According to women’s health advocates, the “personhood” clause that would redefine life at conception is one of the most problematic pieces of HB 2253. As it’s written, it acknowledges the protections under Roe v. Wade and wouldn’t ban abortions in the state immediately. But that type of language is called a “personhood trigger,” specifically intended to make it easier for the state to totally outlaw abortion services if the Supreme Court ever overturns Roe and leaves abortion rights to the states:
If the bill is signed into law, Kansas will become the eighth state declaring that life begins at fertilization, said Elizabeth Nash, state issues manager of the pro-choice Guttmacher Institute, which researches abortion-related laws nationwide.

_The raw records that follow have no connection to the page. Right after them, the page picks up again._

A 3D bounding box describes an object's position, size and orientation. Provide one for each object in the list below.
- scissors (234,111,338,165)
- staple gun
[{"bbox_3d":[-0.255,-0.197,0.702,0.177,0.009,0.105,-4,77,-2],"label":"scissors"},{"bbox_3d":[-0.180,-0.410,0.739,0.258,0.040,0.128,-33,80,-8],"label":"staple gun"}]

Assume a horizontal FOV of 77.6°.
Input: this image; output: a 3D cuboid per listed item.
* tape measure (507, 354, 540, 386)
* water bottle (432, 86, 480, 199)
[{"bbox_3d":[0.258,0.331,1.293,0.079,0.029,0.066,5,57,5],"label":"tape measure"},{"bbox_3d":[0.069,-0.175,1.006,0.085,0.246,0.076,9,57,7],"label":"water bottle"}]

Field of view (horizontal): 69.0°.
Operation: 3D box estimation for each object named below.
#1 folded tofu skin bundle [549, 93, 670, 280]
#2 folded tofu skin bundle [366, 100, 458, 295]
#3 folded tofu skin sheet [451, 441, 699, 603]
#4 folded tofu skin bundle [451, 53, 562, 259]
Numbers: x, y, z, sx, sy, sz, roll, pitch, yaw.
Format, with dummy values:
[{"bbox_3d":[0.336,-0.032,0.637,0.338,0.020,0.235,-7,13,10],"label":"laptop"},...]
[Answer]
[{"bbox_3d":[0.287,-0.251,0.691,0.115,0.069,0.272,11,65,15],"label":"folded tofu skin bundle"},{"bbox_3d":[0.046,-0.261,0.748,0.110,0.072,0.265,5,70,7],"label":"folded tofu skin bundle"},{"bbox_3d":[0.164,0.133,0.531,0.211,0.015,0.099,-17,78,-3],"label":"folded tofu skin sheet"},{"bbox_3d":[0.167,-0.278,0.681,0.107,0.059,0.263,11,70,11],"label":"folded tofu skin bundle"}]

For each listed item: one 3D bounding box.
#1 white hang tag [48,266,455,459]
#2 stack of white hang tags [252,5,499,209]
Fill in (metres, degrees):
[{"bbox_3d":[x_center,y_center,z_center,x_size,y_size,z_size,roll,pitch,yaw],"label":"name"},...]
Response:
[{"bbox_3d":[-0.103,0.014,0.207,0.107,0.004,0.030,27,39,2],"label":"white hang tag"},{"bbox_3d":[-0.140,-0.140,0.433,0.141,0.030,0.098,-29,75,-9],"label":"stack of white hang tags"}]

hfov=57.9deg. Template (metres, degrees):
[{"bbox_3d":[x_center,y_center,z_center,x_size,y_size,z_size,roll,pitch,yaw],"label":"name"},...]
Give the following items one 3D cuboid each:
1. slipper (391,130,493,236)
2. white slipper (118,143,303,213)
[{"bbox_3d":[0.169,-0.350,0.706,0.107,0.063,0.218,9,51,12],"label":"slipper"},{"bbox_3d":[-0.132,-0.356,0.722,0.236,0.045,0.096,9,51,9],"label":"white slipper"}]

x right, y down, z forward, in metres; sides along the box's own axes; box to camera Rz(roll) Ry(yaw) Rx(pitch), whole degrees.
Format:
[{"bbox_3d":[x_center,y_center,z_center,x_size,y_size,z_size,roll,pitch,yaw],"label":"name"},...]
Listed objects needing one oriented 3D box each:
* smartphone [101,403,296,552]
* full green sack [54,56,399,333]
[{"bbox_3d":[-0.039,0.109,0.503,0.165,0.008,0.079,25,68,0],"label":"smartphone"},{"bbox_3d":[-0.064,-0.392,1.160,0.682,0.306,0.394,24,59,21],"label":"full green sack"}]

While it would not supplant Kansas law banning most abortions after the 22nd week of pregnancy, it does set the state up to more swiftly outlaw all abortions should the U.S. Supreme Court revisit its 1973 ruling making abortion legal, Nash said.
“It’s a statement of intent and it’s a pretty strong statement,” Nash said. “Should the U.S. Supreme Court overturn Roe v. Wade or should the court come to some different conclusion, the state legislature would be ready, willing and able to ban abortions.”
HB 2253 is a 70-page package of abortion restrictions that failed to advance last year — but, after anti-choice Republicans won big majorities in the Kansas legislature in the 2012 election, state lawmakers have been able to successfully push it through this year. Similar situations are also unfolding in Arkansas and North Dakota, where recently-elected Republican majorities have significantly advanced the anti-choice agenda with harsh abortion restrictions that directly flout Roe v. Wade.
GOP lawmakers, who have typically attempted to indirectly undermine women’s right to choose without openly challenging the constitutional right to an abortion, have become more open about their goal to strike down Roe during this legislative session. Republicans are gearing up for legal fights they hope will land the abortion issue back in the Supreme Court — and if it does, states like Kansas will be prepared to move swiftly to use their “personhood” clauses to outlaw abortion altogether.